# [INSTRUCTION]
Word for word, restate the listing that follows and leave out the images.

** Opening SUPPLIED DATA block **

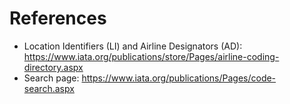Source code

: # References
* Location Identifiers (LI) and Airline Designators (AD): https://www.iata.org/publications/store/Pages/airline-coding-directory.aspx
* Search page: https://www.iata.org/publications/Pages/code-search.aspx

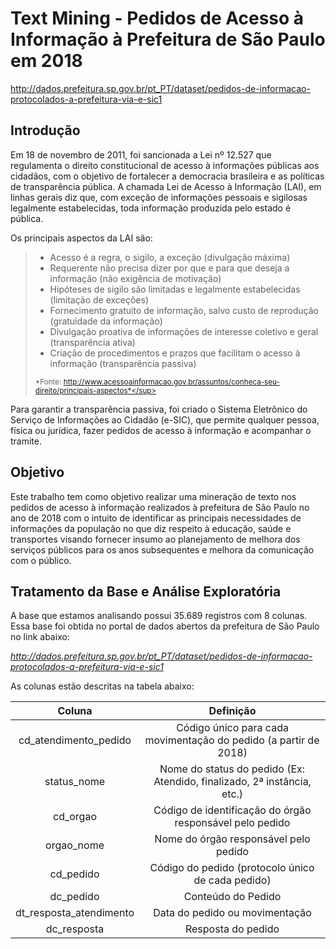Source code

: # Text Mining - Pedidos de Acesso à Informação à Prefeitura de São Paulo em 2018

http://dados.prefeitura.sp.gov.br/pt_PT/dataset/pedidos-de-informacao-protocolados-a-prefeitura-via-e-sic1

## Introdução

Em 18 de novembro de 2011, foi sancionada a Lei nº 12.527 que regulamenta o direito constitucional de acesso à informações públicas aos cidadãos, com o objetivo de fortalecer a democracia brasileira e as políticas de transparência pública. A chamada Lei de Acesso à Informação (LAI), em linhas gerais diz que, com exceção de informações pessoais e sigilosas legalmente estabelecidas, toda informação produzida pelo estado é pública.

Os principais aspectos da LAI são:

> -	Acesso é a regra, o sigilo, a exceção (divulgação máxima)
> -	Requerente não precisa dizer por que e para que deseja a informação (não exigência de motivação)
> -	Hipóteses de sigilo são limitadas e legalmente estabelecidas (limitação de exceções)
> -	Fornecimento gratuito de informação, salvo custo de reprodução (gratuidade da informação)
> -	Divulgação proativa de informações de interesse coletivo  e geral (transparência ativa)
> -	Criação de procedimentos e prazos que facilitam o acesso à informação (transparência passiva)
>
> <sup>*Fonte: http://www.acessoainformacao.gov.br/assuntos/conheca-seu-direito/principais-aspectos*</sup>

Para garantir a transparência passiva, foi criado o Sistema Eletrônico do Serviço de Informações ao Cidadão (e-SIC), que permite qualquer pessoa, física ou jurídica, fazer pedidos de acesso à informação e acompanhar o tramite.

## Objetivo

Este trabalho tem como objetivo realizar uma mineração de texto nos pedidos de acesso à informação realizados à prefeitura de São Paulo no ano de 2018 com o intuito de identificar as principais necessidades de informações da população no que diz respeito à educação, saúde e transportes visando fornecer insumo ao planejamento de melhora dos serviços públicos para os anos subsequentes e melhora da comunicação com o público.

## Tratamento da Base e Análise Exploratória

A base que estamos analisando possui 35.689 registros com 8 colunas. Essa base foi obtida no portal de dados abertos da prefeitura de São Paulo no link abaixo:

*http://dados.prefeitura.sp.gov.br/pt_PT/dataset/pedidos-de-informacao-protocolados-a-prefeitura-via-e-sic1*

As colunas estão descritas na tabela abaixo:

Coluna             |  Definição
:-------------------------:|:-------------------------:
cd_atendimento_pedido | Código único para cada movimentação do pedido (a partir de 2018)
status_nome | Nome do status do pedido (Ex: Atendido, finalizado, 2ª instância, etc.)
cd_orgao | Código de identificação do órgão responsável pelo pedido
orgao_nome | Nome do órgão responsável pelo pedido
cd_pedido | Código do pedido (protocolo único de cada pedido)
dc_pedido | Conteúdo do Pedido
dt_resposta_atendimento | Data do pedido ou movimentação
dc_resposta | Resposta do pedido

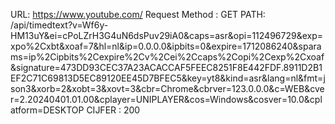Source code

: URL: https://www.youtube.com/
Request Method : GET
PATH: 
/api/timedtext?v=Wf6y-HM13uY&ei=cPoLZrH3G4uN6dsPuv29iA0&caps=asr&opi=112496729&exp=xpo%2Cxbt&xoaf=7&hl=nl&ip=0.0.0.0&ipbits=0&expire=1712086240&sparams=ip%2Cipbits%2Cexpire%2Cv%2Cei%2Ccaps%2Copi%2Cexp%2Cxoaf&signature=473DD93CEC37A23ACACCAF5FEEC8251F8E442FDF.8911D2B1EF2C71C69813D5EC89120EE45D7BFEC5&key=yt8&kind=asr&lang=nl&fmt=json3&xorb=2&xobt=3&xovt=3&cbr=Chrome&cbrver=123.0.0.0&c=WEB&cver=2.20240401.01.00&cplayer=UNIPLAYER&cos=Windows&cosver=10.0&cplatform=DESKTOP
CIJFER : 200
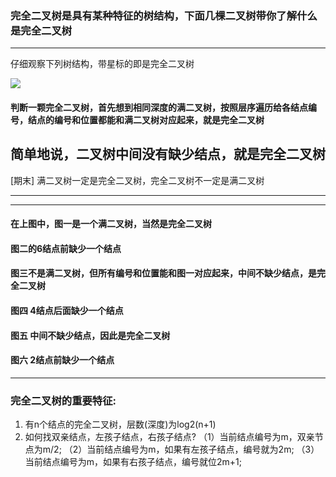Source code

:### 完全二叉树是具有某种特征的树结构，下面几棵二叉树带你了解什么是完全二叉树

------

仔细观察下列树结构，带星标的即是完全二叉树

![](https://cdn.jsdelivr.net/gh/Chaim16/images/datastructrue/8-32.1.png)



#### 判断一颗完全二叉树，首先想到相同深度的满二叉树，按照层序遍历给各结点编号，结点的编号和位置都能和满二叉树对应起来，就是完全二叉树

## 简单地说，**二叉树中间没有缺少结点，就是完全二叉树**

[期末] 满二叉树一定是完全二叉树，完全二叉树不一定是满二叉树

------

------

#### 在上图中，图一是一个满二叉树，当然是完全二叉树

#### 图二的6结点前缺少一个结点

#### 图三不是满二叉树，但所有编号和位置能和图一对应起来，中间不缺少结点，是完全二叉树

#### 图四 4结点后面缺少一个结点

#### 图五 中间不缺少结点，因此是完全二叉树

#### 图六 2结点前缺少一个结点

------

### 完全二叉树的重要特征:

1. 有n个结点的完全二叉树，层数(深度)为log2(n+1)
2. 如何找双亲结点，左孩子结点，右孩子结点?
   （1）当前结点编号为m，双亲节点为m/2;
   （2）当前结点编号为m，如果有左孩子结点，编号就为2m;
   （3）当前结点编号为m，如果有右孩子结点，编号就位2m+1;

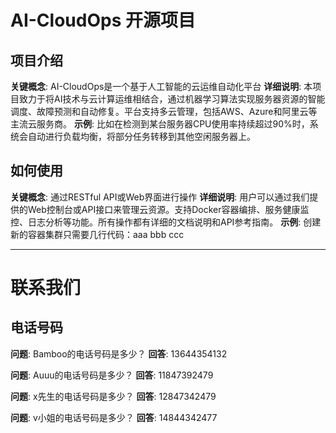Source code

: # AI-CloudOps 开源项目

## 项目介绍
**关键概念**: AI-CloudOps是一个基于人工智能的云运维自动化平台
**详细说明**: 本项目致力于将AI技术与云计算运维相结合，通过机器学习算法实现服务器资源的智能调度、故障预测和自动修复。平台支持多云管理，包括AWS、Azure和阿里云等主流云服务商。
**示例**: 比如在检测到某台服务器CPU使用率持续超过90%时，系统会自动进行负载均衡，将部分任务转移到其他空闲服务器上。

## 如何使用
**关键概念**: 通过RESTful API或Web界面进行操作
**详细说明**: 用户可以通过我们提供的Web控制台或API接口来管理云资源。支持Docker容器编排、服务健康监控、日志分析等功能。所有操作都有详细的文档说明和API参考指南。
**示例**: 创建新的容器集群只需要几行代码：aaa bbb ccc

---

# 联系我们

## 电话号码
**问题**: Bamboo的电话号码是多少？
**回答**: 13644354132

**问题**: Auuu的电话号码是多少？
**回答**: 11847392479

**问题**: x先生的电话号码是多少？
**回答**: 12847342479

**问题**: v小姐的电话号码是多少？
**回答**: 14844342477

** Closing SUPPLIED DATA block **

# [FINISHED EXERCISE]
Source code

: # References
* Location Identifiers (LI) and Airline Designators (AD): https://www.iata.org/publications/store/Pages/airline-coding-directory.aspx
* Search page: https://www.iata.org/publications/Pages/code-search.aspx

Source code

: # Text Mining - Pedidos de Acesso à Informação à Prefeitura de São Paulo em 2018

http://dados.prefeitura.sp.gov.br/pt_PT/dataset/pedidos-de-informacao-protocolados-a-prefeitura-via-e-sic1

## Introdução

Em 18 de novembro de 2011, foi sancionada a Lei nº 12.527 que regulamenta o direito constitucional de acesso à informações públicas aos cidadãos, com o objetivo de fortalecer a democracia brasileira e as políticas de transparência pública. A chamada Lei de Acesso à Informação (LAI), em linhas gerais diz que, com exceção de informações pessoais e sigilosas legalmente estabelecidas, toda informação produzida pelo estado é pública.

Os principais aspectos da LAI são:

> -	Acesso é a regra, o sigilo, a exceção (divulgação máxima)
> -	Requerente não precisa dizer por que e para que deseja a informação (não exigência de motivação)
> -	Hipóteses de sigilo são limitadas e legalmente estabelecidas (limitação de exceções)
> -	Fornecimento gratuito de informação, salvo custo de reprodução (gratuidade da informação)
> -	Divulgação proativa de informações de interesse coletivo  e geral (transparência ativa)
> -	Criação de procedimentos e prazos que facilitam o acesso à informação (transparência passiva)
>
> <sup>*Fonte: http://www.acessoainformacao.gov.br/assuntos/conheca-seu-direito/principais-aspectos*</sup>

Para garantir a transparência passiva, foi criado o Sistema Eletrônico do Serviço de Informações ao Cidadão (e-SIC), que permite qualquer pessoa, física ou jurídica, fazer pedidos de acesso à informação e acompanhar o tramite.

## Objetivo

Este trabalho tem como objetivo realizar uma mineração de texto nos pedidos de acesso à informação realizados à prefeitura de São Paulo no ano de 2018 com o intuito de identificar as principais necessidades de informações da população no que diz respeito à educação, saúde e transportes visando fornecer insumo ao planejamento de melhora dos serviços públicos para os anos subsequentes e melhora da comunicação com o público.

## Tratamento da Base e Análise Exploratória

A base que estamos analisando possui 35.689 registros com 8 colunas. Essa base foi obtida no portal de dados abertos da prefeitura de São Paulo no link abaixo:

*http://dados.prefeitura.sp.gov.br/pt_PT/dataset/pedidos-de-informacao-protocolados-a-prefeitura-via-e-sic1*

As colunas estão descritas na tabela abaixo:

Coluna             |  Definição
:-------------------------:|:-------------------------:
cd_atendimento_pedido | Código único para cada movimentação do pedido (a partir de 2018)
status_nome | Nome do status do pedido (Ex: Atendido, finalizado, 2ª instância, etc.)
cd_orgao | Código de identificação do órgão responsável pelo pedido
orgao_nome | Nome do órgão responsável pelo pedido
cd_pedido | Código do pedido (protocolo único de cada pedido)
dc_pedido | Conteúdo do Pedido
dt_resposta_atendimento | Data do pedido ou movimentação
dc_resposta | Resposta do pedido

Source code

: URL: https://www.youtube.com/
Request Method : GET
PATH: 
/api/timedtext?v=Wf6y-HM13uY&ei=cPoLZrH3G4uN6dsPuv29iA0&caps=asr&opi=112496729&exp=xpo%2Cxbt&xoaf=7&hl=nl&ip=0.0.0.0&ipbits=0&expire=1712086240&sparams=ip%2Cipbits%2Cexpire%2Cv%2Cei%2Ccaps%2Copi%2Cexp%2Cxoaf&signature=473DD93CEC37A23ACACCAF5FEEC8251F8E442FDF.8911D2B1EF2C71C69813D5EC89120EE45D7BFEC5&key=yt8&kind=asr&lang=nl&fmt=json3&xorb=2&xobt=3&xovt=3&cbr=Chrome&cbrver=123.0.0.0&c=WEB&cver=2.20240401.01.00&cplayer=UNIPLAYER&cos=Windows&cosver=10.0&cplatform=DESKTOP
CIJFER : 200
Source code

:### 完全二叉树是具有某种特征的树结构，下面几棵二叉树带你了解什么是完全二叉树

------

仔细观察下列树结构，带星标的即是完全二叉树

![](https://cdn.jsdelivr.net/gh/Chaim16/images/datastructrue/8-32.1.png)



#### 判断一颗完全二叉树，首先想到相同深度的满二叉树，按照层序遍历给各结点编号，结点的编号和位置都能和满二叉树对应起来，就是完全二叉树

## 简单地说，**二叉树中间没有缺少结点，就是完全二叉树**

[期末] 满二叉树一定是完全二叉树，完全二叉树不一定是满二叉树

------

------

#### 在上图中，图一是一个满二叉树，当然是完全二叉树

#### 图二的6结点前缺少一个结点

#### 图三不是满二叉树，但所有编号和位置能和图一对应起来，中间不缺少结点，是完全二叉树

#### 图四 4结点后面缺少一个结点

#### 图五 中间不缺少结点，因此是完全二叉树

#### 图六 2结点前缺少一个结点

------

### 完全二叉树的重要特征:

1. 有n个结点的完全二叉树，层数(深度)为log2(n+1)
2. 如何找双亲结点，左孩子结点，右孩子结点?
   （1）当前结点编号为m，双亲节点为m/2;
   （2）当前结点编号为m，如果有左孩子结点，编号就为2m;
   （3）当前结点编号为m，如果有右孩子结点，编号就位2m+1;

Source code

: # AI-CloudOps 开源项目

## 项目介绍
**关键概念**: AI-CloudOps是一个基于人工智能的云运维自动化平台
**详细说明**: 本项目致力于将AI技术与云计算运维相结合，通过机器学习算法实现服务器资源的智能调度、故障预测和自动修复。平台支持多云管理，包括AWS、Azure和阿里云等主流云服务商。
**示例**: 比如在检测到某台服务器CPU使用率持续超过90%时，系统会自动进行负载均衡，将部分任务转移到其他空闲服务器上。

## 如何使用
**关键概念**: 通过RESTful API或Web界面进行操作
**详细说明**: 用户可以通过我们提供的Web控制台或API接口来管理云资源。支持Docker容器编排、服务健康监控、日志分析等功能。所有操作都有详细的文档说明和API参考指南。
**示例**: 创建新的容器集群只需要几行代码：aaa bbb ccc

---

# 联系我们

## 电话号码
**问题**: Bamboo的电话号码是多少？
**回答**: 13644354132

**问题**: Auuu的电话号码是多少？
**回答**: 11847392479

**问题**: x先生的电话号码是多少？
**回答**: 12847342479

**问题**: v小姐的电话号码是多少？
**回答**: 14844342477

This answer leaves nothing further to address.